**Stated goal A:**
Count how many lines of the entries contain the string "shelves", treating uppercase and lowercase letters as different, and give only that number.

**Text to read:**
JIT compilation abilities

philipturner commented 1 year ago

In https://github.com/openmm/openmm/issues/3937, I was discussing a hypothetical hipSYCL backend for OpenMM. The framework uses JIT compilation extensively, mostly to implement custom force fields (injecting code blobs into otherwise already-known shaders). It also uses JIT to insert macros or compile-time constants at application run-time. With generic LLVM SSCP, is it possible to modify the generic LLVM IR before the backend translates it into device code? Or perhaps create new functionality for JIT compilation?

illuhad commented 1 year ago

In principle we can perform arbitrary transformations on the generic IR at runtime. However, this is currently mostly not exposed to users (and indeed SYCL itself does not define an API for things like inserting blobs or generic compiler transformations). What is already exposed is injecting runtime values as constants into IR.

philipturner commented 1 year ago

Is it possible to bundle syclcc within the client application, then invoke it to compile code at runtime?

illuhad commented 1 year ago

I mean sure, in theory you can embed an entire LLVM stack into an application ;) Let's maybe take a step back. What is the exact use case for this, what do you hope to accomplish with that?

philipturner commented 1 year ago

@peastman would you be willing to explain the needs here? I'm not saying we'll actually implement the backend. In fact, it could be guidance for the community to develop it externally.

peastman commented 1 year ago

OpenMM is a C++ library that is usually accessed through a Python wrapper. It consists of a public API combined with multiple implementations that are provided by plugins. We currently include implementations based on CUDA and OpenCL, as well as a CPU implementation. Other people have created plugins that provide HIP and Metal implementations.

We make extensive use of runtime kernel compilation to allow users to customize what it computes. For example, a user might have a particular mathematical function they want to use for the interactions between atoms in a molecular dynamics simulation. They might write something like this:

force = CustomNonbondedForce('4*epsilon*((sigma/r)^12-(sigma/r)^6)')

That defines the interaction energy of each pair of atoms as a function of the distance r between them. At runtime we parse that expression to create an abstract syntax tree. Next we analytically differentiate it, since a simulation requires forces which are the derivative of the energy. Then we generate CUDA or OpenCL code to compute the force and energy, and insert that code into a larger kernel that loops over all pairs of atoms and accumulates the force on each one.

SYCL isn't really designed for this sort of thing, since it's based on ahead of time compilation rather than runtime compilation. @philipturner is asking whether there's some way it could be made to work.

illuhad commented 1 year ago

Thanks for those details :-)

SYCL isn't really designed for this sort of thing, since it's based on ahead of time compilation rather than runtime compilation. @philipturner is asking whether there's some way it could be made to work.

I think that's not entirely correct, strictly speaking. All SYCL implementations employ runtime compilation/JIT to various extents. The very first SYCL specifications were actually very prescriptive about that: SYCL would compile to SPIR or SPIR-V IR (I think OpenCL C was allowed too) which would then be JITted by an OpenCL implementation. Modern SYCL specifications are more flexible here and allow more approaches of how things should work - particularly including other backends apart from OpenCL.

**Stated goal B:**
Copy the passage of the thread on JIT compilation that begins with "Thanks for those" and ends with "apart from OpenCL.", character for character.

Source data
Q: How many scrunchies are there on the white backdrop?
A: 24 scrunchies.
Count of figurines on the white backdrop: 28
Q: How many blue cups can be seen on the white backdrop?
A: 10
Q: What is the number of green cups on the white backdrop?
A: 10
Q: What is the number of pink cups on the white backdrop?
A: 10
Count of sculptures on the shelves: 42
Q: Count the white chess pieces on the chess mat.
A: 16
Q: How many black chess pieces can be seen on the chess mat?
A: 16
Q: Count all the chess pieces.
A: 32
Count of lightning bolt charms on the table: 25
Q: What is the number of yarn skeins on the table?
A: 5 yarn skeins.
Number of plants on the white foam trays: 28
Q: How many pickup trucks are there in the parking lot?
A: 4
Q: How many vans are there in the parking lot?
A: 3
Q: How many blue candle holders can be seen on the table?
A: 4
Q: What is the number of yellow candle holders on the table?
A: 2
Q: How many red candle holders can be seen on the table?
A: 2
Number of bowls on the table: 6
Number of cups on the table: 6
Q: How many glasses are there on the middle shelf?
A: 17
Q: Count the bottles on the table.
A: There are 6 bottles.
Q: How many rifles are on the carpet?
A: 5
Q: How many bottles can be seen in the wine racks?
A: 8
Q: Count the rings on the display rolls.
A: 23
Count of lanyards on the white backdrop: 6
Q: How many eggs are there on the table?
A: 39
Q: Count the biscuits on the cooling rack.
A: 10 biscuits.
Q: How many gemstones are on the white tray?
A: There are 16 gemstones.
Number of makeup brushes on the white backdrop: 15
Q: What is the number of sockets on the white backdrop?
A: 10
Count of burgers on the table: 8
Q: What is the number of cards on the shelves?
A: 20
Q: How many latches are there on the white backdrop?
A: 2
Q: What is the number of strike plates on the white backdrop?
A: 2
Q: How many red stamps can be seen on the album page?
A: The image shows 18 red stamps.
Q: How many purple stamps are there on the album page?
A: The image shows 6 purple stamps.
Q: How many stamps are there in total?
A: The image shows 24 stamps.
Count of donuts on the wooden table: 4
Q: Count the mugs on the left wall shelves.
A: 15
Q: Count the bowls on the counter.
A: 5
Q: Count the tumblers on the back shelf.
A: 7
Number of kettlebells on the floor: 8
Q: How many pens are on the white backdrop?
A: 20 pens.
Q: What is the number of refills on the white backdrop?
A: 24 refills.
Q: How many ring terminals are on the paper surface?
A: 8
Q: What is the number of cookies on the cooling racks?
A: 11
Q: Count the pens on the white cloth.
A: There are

**Solution A:**
3

**Solution B:**
Thanks for those details :-)

SYCL isn't really designed for this sort of thing, since it's based on ahead of time compilation rather than runtime compilation. @philipturner is asking whether there's some way it could be made to work.

I think that's not entirely correct, strictly speaking. All SYCL implementations employ runtime compilation/JIT to various extents. The very first SYCL specifications were actually very prescriptive about that: SYCL would compile to SPIR or SPIR-V IR (I think OpenCL C was allowed too) which would then be JITted by an OpenCL implementation. Modern SYCL specifications are more flexible here and allow more approaches of how things should work - particularly including other backends apart from OpenCL.